→ Required action
Reproduce the listing verbatim through the line with "staining of lymphoma".

→ Source data
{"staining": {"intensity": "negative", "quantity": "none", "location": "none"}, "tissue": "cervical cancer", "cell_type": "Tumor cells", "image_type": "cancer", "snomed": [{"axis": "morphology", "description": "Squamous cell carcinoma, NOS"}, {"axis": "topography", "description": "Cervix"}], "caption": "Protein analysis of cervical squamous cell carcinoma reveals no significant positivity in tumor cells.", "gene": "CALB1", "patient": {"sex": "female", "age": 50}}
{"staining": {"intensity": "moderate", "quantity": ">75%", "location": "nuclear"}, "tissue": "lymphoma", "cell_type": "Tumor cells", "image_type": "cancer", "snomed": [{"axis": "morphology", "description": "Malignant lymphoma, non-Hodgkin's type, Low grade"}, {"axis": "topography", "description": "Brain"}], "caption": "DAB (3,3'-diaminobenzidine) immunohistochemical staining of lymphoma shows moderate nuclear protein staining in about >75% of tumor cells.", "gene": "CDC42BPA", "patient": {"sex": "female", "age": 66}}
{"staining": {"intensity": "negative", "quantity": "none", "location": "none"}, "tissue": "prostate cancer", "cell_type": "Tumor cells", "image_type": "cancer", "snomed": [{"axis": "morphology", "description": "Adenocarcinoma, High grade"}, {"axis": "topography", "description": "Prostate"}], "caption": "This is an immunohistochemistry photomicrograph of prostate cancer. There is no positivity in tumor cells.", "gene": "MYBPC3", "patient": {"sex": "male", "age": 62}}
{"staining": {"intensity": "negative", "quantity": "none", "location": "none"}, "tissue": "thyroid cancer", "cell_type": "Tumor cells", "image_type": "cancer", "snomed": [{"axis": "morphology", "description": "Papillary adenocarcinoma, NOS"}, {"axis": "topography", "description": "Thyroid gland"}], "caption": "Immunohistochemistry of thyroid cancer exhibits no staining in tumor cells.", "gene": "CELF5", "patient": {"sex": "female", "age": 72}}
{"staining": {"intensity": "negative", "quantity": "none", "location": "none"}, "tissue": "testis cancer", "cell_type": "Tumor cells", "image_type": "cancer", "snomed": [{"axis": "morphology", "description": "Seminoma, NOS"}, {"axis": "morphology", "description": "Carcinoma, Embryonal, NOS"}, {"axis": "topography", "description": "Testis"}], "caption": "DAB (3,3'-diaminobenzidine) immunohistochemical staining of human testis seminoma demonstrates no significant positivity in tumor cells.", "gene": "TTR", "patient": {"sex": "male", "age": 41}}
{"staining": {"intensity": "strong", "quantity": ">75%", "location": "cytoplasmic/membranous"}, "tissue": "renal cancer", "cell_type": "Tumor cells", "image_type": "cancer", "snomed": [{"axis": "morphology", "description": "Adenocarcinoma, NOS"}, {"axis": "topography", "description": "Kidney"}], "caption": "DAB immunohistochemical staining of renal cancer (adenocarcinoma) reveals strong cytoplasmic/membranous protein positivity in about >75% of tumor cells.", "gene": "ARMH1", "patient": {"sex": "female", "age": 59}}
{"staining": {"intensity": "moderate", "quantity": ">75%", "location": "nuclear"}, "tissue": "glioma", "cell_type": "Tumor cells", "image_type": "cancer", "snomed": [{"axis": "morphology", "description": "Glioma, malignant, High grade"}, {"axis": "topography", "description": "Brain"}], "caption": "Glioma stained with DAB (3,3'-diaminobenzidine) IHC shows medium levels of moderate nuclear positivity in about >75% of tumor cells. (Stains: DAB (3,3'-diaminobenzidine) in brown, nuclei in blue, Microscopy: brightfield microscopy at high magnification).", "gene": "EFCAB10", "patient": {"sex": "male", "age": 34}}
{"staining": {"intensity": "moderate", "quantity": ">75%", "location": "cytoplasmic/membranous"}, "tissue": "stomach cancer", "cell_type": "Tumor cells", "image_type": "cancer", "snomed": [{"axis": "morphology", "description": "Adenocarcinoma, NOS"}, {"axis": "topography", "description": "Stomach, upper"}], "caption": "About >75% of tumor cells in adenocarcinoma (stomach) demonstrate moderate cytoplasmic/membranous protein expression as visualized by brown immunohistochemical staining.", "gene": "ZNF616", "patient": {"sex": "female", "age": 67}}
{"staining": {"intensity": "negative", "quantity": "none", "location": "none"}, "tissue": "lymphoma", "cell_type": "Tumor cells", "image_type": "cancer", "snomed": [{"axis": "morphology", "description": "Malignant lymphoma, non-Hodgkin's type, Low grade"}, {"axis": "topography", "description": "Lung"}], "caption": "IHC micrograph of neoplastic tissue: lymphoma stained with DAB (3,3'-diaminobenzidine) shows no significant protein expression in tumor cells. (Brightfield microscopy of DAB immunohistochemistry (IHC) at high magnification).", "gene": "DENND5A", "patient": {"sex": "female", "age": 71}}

→ Answer space
{"staining": {"intensity": "negative", "quantity": "none", "location": "none"}, "tissue": "cervical cancer", "cell_type": "Tumor cells", "image_type": "cancer", "snomed": [{"axis": "morphology", "description": "Squamous cell carcinoma, NOS"}, {"axis": "topography", "description": "Cervix"}], "caption": "Protein analysis of cervical squamous cell carcinoma reveals no significant positivity in tumor cells.", "gene": "CALB1", "patient": {"sex": "female", "age": 50}}
{"staining": {"intensity": "moderate", "quantity": ">75%", "location": "nuclear"}, "tissue": "lymphoma", "cell_type": "Tumor cells", "image_type": "cancer", "snomed": [{"axis": "morphology", "description": "Malignant lymphoma, non-Hodgkin's type, Low grade"}, {"axis": "topography", "description": "Brain"}], "caption": "DAB (3,3'-diaminobenzidine) immunohistochemical staining of lymphoma shows moderate nuclear protein staining in about >75% of tumor cells.", "gene": "CDC42BPA", "patient": {"sex": "female", "age": 66}}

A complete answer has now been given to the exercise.